Speaker of the House Boehner avoids such near occasions of compassion because his Randian duty is to be “objective.” Were he to yield to the empathy that wells up in his tear ducts whenever he visits a school, he might hesitate, for example, to wipe out an urban Head Start center, or to shortchange a school lunch program and impose on hungry kids an even deeper hunger. He might find it shameful to fire teachers by the thousands, expand class sizes to the point where schools become mere warehouses for the ignorant. He might even think twice before reducing the once-preeminent U.S. education system to a lockstep tedium of standardized tests so dumbed-down and generic that the typical American six-year-old would be better off emigrating — before it’s too late — to a higher-performing nation still proud of its public schools, like Poland, Estonia or Macao.
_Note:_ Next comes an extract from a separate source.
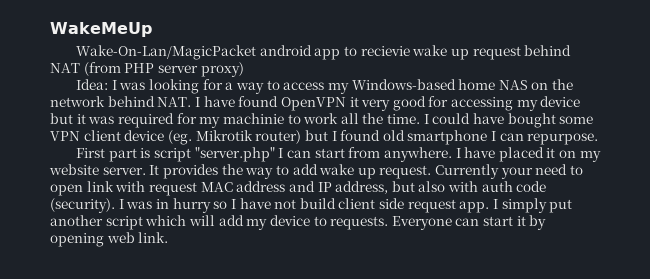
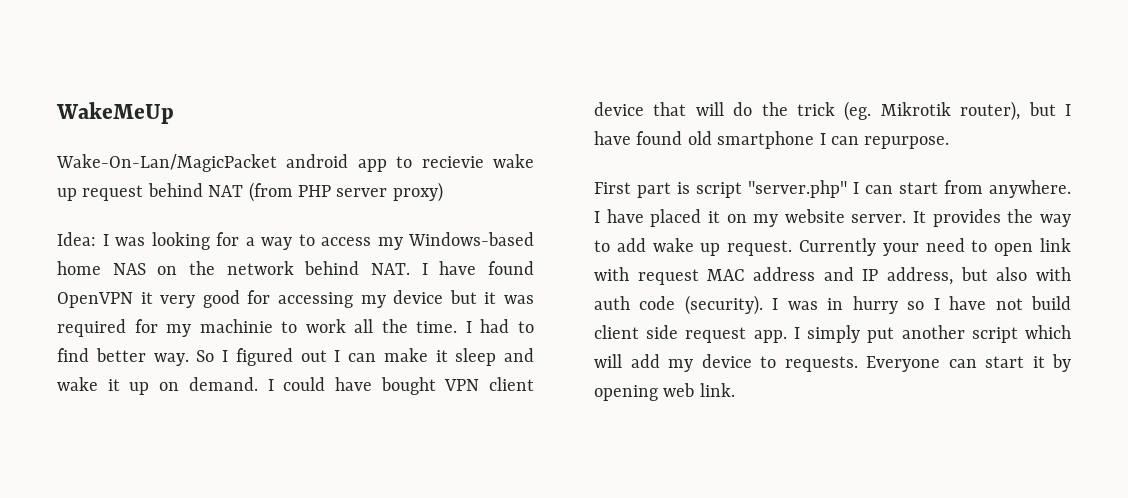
(429, 119) none -> [480,319,535,333] [57,348,534,366] [57,377,274,395] had to find better way. So I figured out I can make it sleep and wake it up on demand. I
[559,116,594,124] some -> (436, 386) none
(165, 135) none -> [653,102,835,116] that will do the trick
[255,130,302,144] router) -> [960,101,1021,121] router),
(337, 136) none -> [594,131,631,145] have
People giggle when John Boehner weeps, because they see the crocodile behind the tan. They mock him, as they never did Bill Clinton, because Boehner’s a conservative. It is the essence of conservatism to be objective (or objectivist), to make choices about the distribution of resources based on a written-down theory of individual autonomy. Ayn Rand wrote it out this way: “The first right on earth is the right of the ego. Man’s first duty is to himself. His moral law is never to place his prime goal within the persons of others. His moral obligation is to do what he wishes.”
John Boehner wishes not to weep over milk denied other people’s kids. Devoted ideologically to self-interest, Boehner has no choice but to shun the huddled masses of hungry children for whom “the American dream” is, in his philosophy, a pipe dream. He knows that actual contact with real people weakens his resolve to treat all of them — equally — as objects. “Integrity,” counsels Rand, “is the ability to stand by an idea.”
One helps those who can most help oneself, not those who need the most help. In an ideal world, the “self” transcends all values, even at the cost of millions of “outsourced” jobs, moribund schools, a crumbling infrastructure, Third World health care, and national surrender to a financial system that exalts the greedy and preys on the impoverished.
“Money,” said Ayn Rand, “is the barometer of a society’s virtue.”
Whatever that means.
Maybe this: Rich people, who once built castles to fortify themselves against serfs, ghetto-dwellers and other victims of their greed, now build gated communities. Distance — and a good security staff — is the best defense against empathy. From a safe distance, the rich remain blissfully objective. They encounter no one who might object to the heroine of their ideals — Ayn Rand, who rationalized selfishness into man’s highest virtue. And then she died, with a million followers and hardly a friend in the world.